## EXERCISE DIRECTIONS
Scan the material below and copy every line holding the word "CROSS".

## MATERIAL SUPPLIED
/---
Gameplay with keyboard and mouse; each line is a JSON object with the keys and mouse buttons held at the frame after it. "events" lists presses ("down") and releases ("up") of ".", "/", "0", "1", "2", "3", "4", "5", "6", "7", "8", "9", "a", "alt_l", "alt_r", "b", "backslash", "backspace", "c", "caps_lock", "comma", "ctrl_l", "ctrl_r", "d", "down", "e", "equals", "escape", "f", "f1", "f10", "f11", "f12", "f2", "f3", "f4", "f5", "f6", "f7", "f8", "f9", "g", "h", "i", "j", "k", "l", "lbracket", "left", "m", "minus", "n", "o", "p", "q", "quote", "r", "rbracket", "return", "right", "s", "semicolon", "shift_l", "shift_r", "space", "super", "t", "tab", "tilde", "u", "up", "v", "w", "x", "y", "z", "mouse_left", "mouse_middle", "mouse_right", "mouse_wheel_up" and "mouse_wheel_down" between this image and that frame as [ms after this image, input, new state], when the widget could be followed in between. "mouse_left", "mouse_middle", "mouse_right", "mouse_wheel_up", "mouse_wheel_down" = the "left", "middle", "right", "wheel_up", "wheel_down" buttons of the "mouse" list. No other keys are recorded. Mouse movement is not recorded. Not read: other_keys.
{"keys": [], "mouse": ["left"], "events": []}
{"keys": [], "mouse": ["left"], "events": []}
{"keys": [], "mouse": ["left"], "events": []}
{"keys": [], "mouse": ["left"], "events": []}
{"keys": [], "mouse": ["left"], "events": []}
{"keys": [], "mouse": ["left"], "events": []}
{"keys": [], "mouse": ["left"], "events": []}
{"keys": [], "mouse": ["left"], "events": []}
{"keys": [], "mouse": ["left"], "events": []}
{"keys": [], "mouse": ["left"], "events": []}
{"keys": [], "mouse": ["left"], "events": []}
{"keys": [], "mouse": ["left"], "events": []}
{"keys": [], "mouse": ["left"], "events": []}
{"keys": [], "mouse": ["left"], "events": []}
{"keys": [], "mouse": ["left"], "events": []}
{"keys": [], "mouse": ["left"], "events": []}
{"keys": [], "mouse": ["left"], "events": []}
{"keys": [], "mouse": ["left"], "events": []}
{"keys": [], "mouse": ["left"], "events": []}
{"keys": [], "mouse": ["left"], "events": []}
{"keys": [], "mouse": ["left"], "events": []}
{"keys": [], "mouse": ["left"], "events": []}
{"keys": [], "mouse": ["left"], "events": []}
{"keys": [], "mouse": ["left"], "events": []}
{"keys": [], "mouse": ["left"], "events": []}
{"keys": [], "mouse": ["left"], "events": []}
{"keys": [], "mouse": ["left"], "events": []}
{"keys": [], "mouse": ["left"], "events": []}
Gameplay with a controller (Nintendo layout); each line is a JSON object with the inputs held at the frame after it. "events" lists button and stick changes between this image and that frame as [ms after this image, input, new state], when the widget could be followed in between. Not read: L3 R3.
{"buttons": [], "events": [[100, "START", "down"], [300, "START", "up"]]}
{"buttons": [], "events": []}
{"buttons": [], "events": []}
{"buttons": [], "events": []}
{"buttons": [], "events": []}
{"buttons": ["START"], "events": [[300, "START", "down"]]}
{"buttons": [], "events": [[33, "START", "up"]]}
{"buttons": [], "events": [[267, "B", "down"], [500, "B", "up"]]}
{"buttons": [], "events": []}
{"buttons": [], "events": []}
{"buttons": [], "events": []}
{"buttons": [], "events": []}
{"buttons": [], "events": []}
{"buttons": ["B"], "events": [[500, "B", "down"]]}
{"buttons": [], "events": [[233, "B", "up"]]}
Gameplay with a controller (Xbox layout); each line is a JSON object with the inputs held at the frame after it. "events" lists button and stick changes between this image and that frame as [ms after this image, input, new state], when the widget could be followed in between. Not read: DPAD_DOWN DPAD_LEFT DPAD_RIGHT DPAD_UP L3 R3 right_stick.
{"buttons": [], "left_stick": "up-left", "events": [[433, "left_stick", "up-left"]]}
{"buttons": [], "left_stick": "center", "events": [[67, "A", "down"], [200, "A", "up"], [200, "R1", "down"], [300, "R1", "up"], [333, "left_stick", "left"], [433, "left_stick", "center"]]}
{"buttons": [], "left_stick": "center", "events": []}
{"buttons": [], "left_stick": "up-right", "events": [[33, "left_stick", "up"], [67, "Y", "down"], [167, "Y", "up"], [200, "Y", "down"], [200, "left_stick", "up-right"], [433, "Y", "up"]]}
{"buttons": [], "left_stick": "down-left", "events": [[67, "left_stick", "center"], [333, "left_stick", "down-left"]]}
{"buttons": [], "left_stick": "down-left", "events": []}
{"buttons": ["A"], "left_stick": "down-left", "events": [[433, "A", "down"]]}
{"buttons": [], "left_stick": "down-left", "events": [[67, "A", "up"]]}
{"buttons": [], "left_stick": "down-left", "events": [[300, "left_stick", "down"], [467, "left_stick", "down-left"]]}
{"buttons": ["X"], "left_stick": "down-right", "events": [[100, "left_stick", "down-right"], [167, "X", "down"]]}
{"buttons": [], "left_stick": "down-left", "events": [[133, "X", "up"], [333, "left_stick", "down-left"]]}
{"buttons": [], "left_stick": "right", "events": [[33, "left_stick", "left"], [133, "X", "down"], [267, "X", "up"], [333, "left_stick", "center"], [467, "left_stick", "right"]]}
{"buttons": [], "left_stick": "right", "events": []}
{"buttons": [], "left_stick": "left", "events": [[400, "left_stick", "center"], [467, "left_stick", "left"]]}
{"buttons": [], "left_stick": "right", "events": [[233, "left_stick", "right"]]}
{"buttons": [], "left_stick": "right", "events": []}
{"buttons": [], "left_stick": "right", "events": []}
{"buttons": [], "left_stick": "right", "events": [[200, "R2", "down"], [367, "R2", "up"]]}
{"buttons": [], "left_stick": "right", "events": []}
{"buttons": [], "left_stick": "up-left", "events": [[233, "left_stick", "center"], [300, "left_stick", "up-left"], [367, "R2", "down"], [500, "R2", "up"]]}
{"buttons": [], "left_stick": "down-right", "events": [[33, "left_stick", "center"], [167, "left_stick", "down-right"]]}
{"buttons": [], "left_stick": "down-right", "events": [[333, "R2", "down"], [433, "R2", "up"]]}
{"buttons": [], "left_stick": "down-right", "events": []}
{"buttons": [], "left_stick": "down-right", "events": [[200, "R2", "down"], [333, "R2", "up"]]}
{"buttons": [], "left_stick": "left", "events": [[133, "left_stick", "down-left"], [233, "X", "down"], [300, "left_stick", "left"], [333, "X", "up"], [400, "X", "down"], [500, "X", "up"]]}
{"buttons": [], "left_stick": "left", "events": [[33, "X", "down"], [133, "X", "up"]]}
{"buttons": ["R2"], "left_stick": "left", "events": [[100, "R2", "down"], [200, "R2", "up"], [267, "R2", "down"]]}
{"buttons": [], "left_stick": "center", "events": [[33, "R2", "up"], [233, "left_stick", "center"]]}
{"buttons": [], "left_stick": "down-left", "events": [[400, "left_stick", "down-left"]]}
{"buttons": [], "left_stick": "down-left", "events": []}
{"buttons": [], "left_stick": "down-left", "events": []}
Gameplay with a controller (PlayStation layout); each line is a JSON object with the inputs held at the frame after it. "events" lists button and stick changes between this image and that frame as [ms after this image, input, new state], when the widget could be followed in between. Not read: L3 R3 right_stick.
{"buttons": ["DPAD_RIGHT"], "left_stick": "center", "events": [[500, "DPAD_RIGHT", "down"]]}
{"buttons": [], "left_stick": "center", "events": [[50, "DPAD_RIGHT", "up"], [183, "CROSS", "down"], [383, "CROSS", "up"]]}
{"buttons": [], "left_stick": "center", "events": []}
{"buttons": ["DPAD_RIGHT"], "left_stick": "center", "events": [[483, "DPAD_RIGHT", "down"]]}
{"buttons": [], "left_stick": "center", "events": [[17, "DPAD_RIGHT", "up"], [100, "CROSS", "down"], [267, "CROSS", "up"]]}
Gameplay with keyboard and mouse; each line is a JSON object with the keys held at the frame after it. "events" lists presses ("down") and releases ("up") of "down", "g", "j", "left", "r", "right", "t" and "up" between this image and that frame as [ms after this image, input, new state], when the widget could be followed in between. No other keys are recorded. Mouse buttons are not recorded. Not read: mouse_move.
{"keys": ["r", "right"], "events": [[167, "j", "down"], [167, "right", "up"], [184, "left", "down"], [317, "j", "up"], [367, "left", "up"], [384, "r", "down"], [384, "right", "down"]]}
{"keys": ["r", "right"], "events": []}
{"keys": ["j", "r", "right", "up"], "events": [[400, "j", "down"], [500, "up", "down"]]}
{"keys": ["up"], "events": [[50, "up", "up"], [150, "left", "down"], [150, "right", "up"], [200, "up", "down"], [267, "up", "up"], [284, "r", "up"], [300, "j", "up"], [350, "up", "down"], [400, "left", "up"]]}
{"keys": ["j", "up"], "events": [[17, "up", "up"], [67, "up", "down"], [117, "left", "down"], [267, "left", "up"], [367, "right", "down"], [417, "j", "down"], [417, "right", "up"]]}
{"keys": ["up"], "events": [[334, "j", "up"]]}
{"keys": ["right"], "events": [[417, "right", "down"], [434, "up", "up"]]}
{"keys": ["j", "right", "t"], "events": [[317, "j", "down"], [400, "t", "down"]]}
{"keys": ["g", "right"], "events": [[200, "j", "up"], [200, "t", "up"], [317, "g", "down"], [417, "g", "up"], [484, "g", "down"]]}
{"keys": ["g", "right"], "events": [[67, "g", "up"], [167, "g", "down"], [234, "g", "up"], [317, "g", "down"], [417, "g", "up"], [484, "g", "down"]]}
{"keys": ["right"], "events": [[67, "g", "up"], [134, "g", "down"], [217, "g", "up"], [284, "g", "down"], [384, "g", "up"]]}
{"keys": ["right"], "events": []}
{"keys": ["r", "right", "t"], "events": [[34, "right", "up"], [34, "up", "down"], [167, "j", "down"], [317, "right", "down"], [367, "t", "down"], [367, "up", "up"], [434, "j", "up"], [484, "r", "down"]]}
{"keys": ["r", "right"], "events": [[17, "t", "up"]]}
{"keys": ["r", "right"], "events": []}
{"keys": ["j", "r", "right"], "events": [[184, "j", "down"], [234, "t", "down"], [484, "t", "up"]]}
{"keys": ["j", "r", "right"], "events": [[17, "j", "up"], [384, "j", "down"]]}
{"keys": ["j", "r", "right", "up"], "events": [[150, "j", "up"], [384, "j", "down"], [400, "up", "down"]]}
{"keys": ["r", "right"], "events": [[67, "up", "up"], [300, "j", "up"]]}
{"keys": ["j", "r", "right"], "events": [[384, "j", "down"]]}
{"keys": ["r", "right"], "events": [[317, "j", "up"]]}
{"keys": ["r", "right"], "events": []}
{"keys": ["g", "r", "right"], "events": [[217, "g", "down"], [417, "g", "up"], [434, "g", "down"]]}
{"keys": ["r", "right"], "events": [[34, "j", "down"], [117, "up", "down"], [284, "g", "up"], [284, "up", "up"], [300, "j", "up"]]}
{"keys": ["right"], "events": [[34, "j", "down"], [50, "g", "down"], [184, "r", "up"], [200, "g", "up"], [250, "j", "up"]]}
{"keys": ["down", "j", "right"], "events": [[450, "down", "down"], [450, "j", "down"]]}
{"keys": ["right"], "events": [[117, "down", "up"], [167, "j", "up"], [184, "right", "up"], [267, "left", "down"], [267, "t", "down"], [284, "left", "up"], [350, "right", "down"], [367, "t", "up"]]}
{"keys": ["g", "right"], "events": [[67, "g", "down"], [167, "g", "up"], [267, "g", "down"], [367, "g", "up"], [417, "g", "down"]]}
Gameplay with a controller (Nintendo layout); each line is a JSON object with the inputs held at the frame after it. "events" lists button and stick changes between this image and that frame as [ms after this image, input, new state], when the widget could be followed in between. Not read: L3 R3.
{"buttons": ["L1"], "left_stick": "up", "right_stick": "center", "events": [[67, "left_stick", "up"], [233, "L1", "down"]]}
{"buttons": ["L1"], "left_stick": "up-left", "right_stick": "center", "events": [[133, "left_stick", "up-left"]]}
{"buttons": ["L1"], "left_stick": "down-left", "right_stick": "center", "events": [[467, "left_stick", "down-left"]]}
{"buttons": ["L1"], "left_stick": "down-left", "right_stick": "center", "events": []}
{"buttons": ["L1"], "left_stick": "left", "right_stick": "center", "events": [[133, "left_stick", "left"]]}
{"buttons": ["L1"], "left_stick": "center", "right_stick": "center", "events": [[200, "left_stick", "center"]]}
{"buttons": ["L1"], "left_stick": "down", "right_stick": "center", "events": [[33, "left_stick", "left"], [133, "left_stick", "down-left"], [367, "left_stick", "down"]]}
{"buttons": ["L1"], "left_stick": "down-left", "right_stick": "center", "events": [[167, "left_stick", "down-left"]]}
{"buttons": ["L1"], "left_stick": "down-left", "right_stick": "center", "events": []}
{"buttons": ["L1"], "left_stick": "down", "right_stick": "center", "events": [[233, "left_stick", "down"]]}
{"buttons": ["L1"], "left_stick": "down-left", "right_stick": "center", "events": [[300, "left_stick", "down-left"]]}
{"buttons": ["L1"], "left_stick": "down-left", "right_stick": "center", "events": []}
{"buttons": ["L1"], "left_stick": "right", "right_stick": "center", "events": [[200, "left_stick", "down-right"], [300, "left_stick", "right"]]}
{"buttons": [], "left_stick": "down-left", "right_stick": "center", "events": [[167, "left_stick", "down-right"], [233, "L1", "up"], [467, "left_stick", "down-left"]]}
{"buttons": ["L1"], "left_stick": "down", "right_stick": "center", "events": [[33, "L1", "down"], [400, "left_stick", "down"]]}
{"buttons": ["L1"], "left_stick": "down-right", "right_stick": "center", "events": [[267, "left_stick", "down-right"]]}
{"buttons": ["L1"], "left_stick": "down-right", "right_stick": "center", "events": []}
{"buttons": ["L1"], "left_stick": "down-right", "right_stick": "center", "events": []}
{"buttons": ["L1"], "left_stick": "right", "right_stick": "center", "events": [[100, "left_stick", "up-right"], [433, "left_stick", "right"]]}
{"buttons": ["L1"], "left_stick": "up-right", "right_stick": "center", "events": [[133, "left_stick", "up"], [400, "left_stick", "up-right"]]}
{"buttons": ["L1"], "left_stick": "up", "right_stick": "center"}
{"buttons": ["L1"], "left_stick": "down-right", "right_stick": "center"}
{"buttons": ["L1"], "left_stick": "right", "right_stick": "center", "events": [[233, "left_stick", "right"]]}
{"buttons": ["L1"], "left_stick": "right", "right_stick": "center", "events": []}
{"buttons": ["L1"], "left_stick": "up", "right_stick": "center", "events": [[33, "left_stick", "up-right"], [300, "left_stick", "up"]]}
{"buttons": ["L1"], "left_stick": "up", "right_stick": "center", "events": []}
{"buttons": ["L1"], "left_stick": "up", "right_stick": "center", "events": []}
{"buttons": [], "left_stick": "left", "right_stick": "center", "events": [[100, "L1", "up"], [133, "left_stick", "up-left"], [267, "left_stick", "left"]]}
\---
## ANSWER SECTION
{"buttons": [], "left_stick": "center", "events": [[50, "DPAD_RIGHT", "up"], [183, "CROSS", "down"], [383, "CROSS", "up"]]}
{"buttons": [], "left_stick": "center", "events": [[17, "DPAD_RIGHT", "up"], [100, "CROSS", "down"], [267, "CROSS", "up"]]}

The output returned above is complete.